Behind Our Skin, C Aquila, Review

Submitted by Erin Roche on Fri, 10 Aug '18 2.12am
Image
Rating (out of 5)
3
Show info
Venue
Company
YOSIS
Performers
Sophie Bertreau (Julia), Anne Bertreau (Camille)
Running time
50mins

Two separate journeys tell their own perspectives on life as an immigrant, where your voice, your name or your skin will, at best, label you as ‘other’ or ‘different’, and, at worst, as ‘unwelcome’.

Behind Our Skin follows sister writing duo the Bertreaus as they play Julia and Camille, two French girls experiencing immigration in very different ways.

Camille lives in London; she’s pregnant and shy. Her neighbour is uncomfortably warm, but Camille softens and tries to assimilate into her new home in England. Anne Bertreau as Camille is a purposeful storyteller, her entire body encapsulating the desperation she feels.

Julia lives in France, and she works, unenthusiastically, at Disneyland Paris. She discovers a friend in coworker Nayssam, a cheerful, hardworking Moroccan woman, who finds herself singled out when something goes missing at work. Sophie Bertreau as Julia is effective, but the switch in purpose from main character to Nayssam’s storyteller makes the balance of immigration perspectives less exact. The production image shows two nearly identical white women, which comes off as misaligned to the message of the piece.

The two stories each grow thick with tension, made even heavier by the eventual dovetailing with terrorist attacks in France.

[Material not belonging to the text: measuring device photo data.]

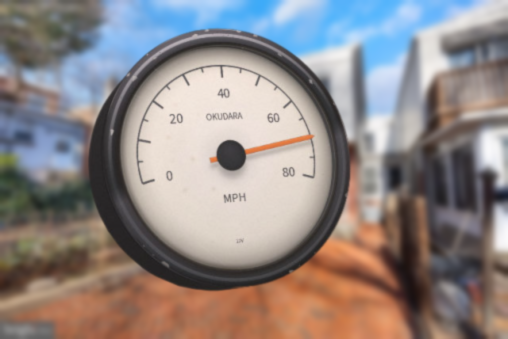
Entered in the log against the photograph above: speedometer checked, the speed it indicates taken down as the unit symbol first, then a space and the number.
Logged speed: mph 70
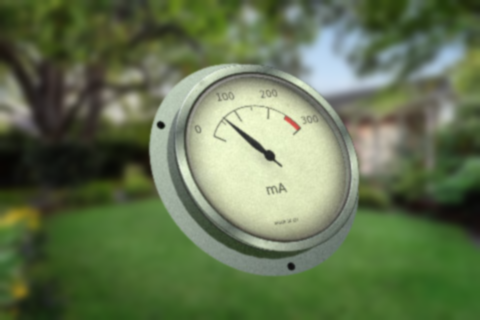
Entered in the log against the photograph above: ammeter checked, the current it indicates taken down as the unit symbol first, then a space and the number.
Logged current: mA 50
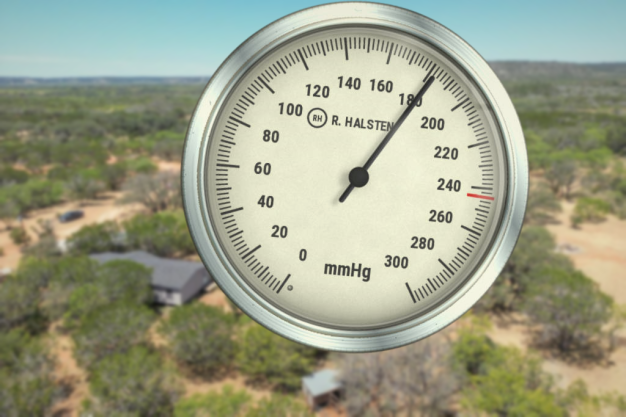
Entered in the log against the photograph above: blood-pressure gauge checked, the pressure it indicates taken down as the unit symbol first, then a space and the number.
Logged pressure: mmHg 182
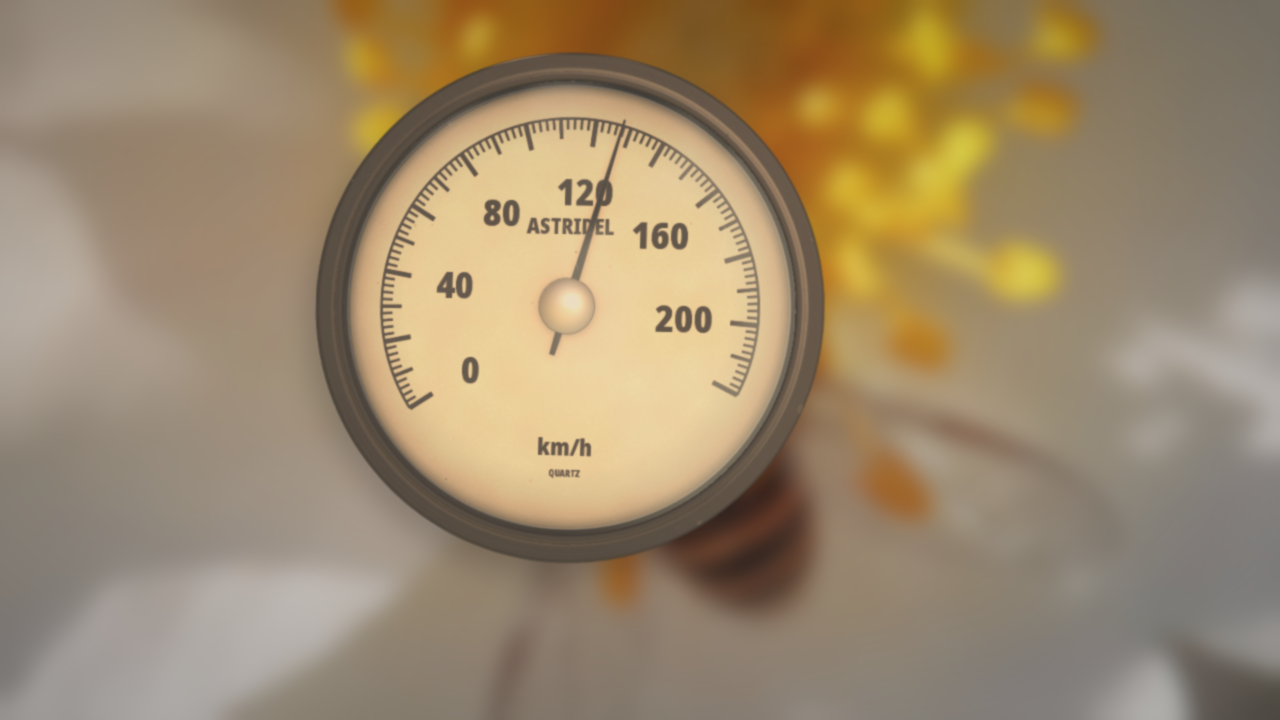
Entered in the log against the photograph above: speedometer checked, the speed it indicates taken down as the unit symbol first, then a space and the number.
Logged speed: km/h 128
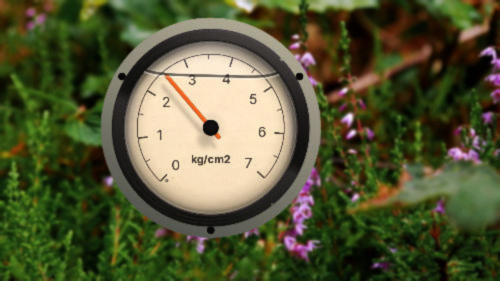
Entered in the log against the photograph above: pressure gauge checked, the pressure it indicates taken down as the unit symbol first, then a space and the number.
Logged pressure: kg/cm² 2.5
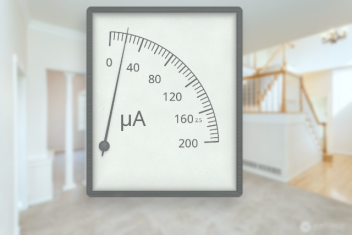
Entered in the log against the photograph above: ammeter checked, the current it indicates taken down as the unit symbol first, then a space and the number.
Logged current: µA 20
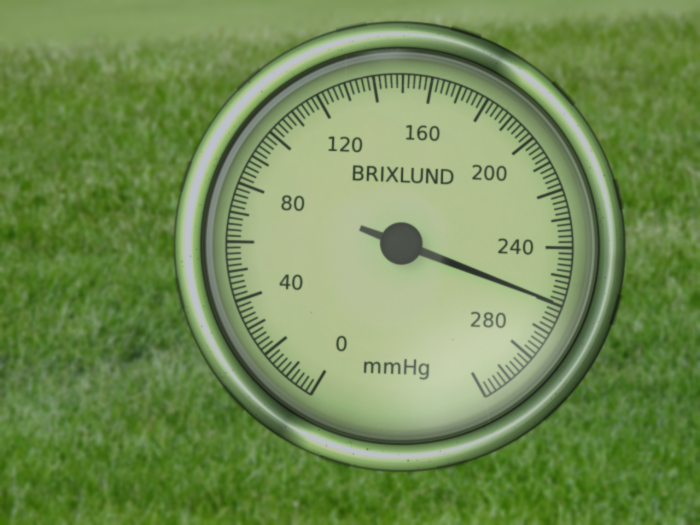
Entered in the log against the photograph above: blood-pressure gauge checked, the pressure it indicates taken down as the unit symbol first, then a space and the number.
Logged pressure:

The actors impress, but the writing shines above all. Performed like a dramatic reading of an expertly descriptive novel, this piece of theatre is a commentary on why Camille and Nayssam have such different experiences as immigrants, even though behind their skin they are the same. One hides her hijab from her public life; the other can depend on strangers to help them in a crisis.

“If people don’t hear these stories, things will never change,” says Julie. This show, detailing the obstacles that immigrants face, deserves a larger audience, especially with xenophobia on the rise in today’s world.